> **TRECHO**
====

Por Dan Faccio, diretor da Qualcomm Ventures para a América Latina
A tecnologia de agricultura (do inglês, Agricultural Technology ou simplesmente “AgTech”) vem emergindo como um ponto crucial de investimento na América Latina, mas esse ainda é um fenômeno recente
Assim como muitas outras indústrias antes dela, a introdução da tecnologia digital traz a promessa de transformações profundas e positivas para a agricultura. Mas a ideia de envolver computadores e software em um ambiente de fazendas ainda pode soar estranha. Ainda assim, a Qualcomm Ventures, o braço de investimentos da Qualcomm Inc., decidiu investir na Strider, uma startup brasileira no mercado de AgTech. E por que escolhemos investir nesse segmento?

====

> **AMOSTRA DE DADOS**
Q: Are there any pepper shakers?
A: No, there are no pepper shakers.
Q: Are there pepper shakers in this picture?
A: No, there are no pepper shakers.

====

> **QUESTÕES DE ESTUDO**
- A) Extraia do texto sobre AgTech na América Latina a passagem entre "Por Dan Faccio, diretor" e "investir nesse segmento?", inclusive.
- B) Dê continuidade ao texto sobre o investimento em AgTech na América Latina, começando logo depois da última frase.

> **RESPOSTAS DO EXERCÍCIO**
- A)
Por Dan Faccio, diretor da Qualcomm Ventures para a América Latina
A tecnologia de agricultura (do inglês, Agricultural Technology ou simplesmente “AgTech”) vem emergindo como um ponto crucial de investimento na América Latina, mas esse ainda é um fenômeno recente
Assim como muitas outras indústrias antes dela, a introdução da tecnologia digital traz a promessa de transformações profundas e positivas para a agricultura. Mas a ideia de envolver computadores e software em um ambiente de fazendas ainda pode soar estranha. Ainda assim, a Qualcomm Ventures, o braço de investimentos da Qualcomm Inc., decidiu investir na Strider, uma startup brasileira no mercado de AgTech. E por que escolhemos investir nesse segmento?

- B)
Na Qualcomm Ventures, optamos por uma abordagem teórica na maioria de nossos investimentos. Isso significa que, mesmo antes de analisarmos quais startups buscam capital, nós tentamos identificar quais tendências e temas são relevantes, quais são os fatores de sucesso em novas indústrias e quais cadeias de valor são propensas a trazer a disrupção. Meu colega, Varun Jain, discutiu em seu blog que isso foi essencial em nosso investimento na Cruise, que foi adquirida há alguns meses pela GM por 1 bilhão de dólares.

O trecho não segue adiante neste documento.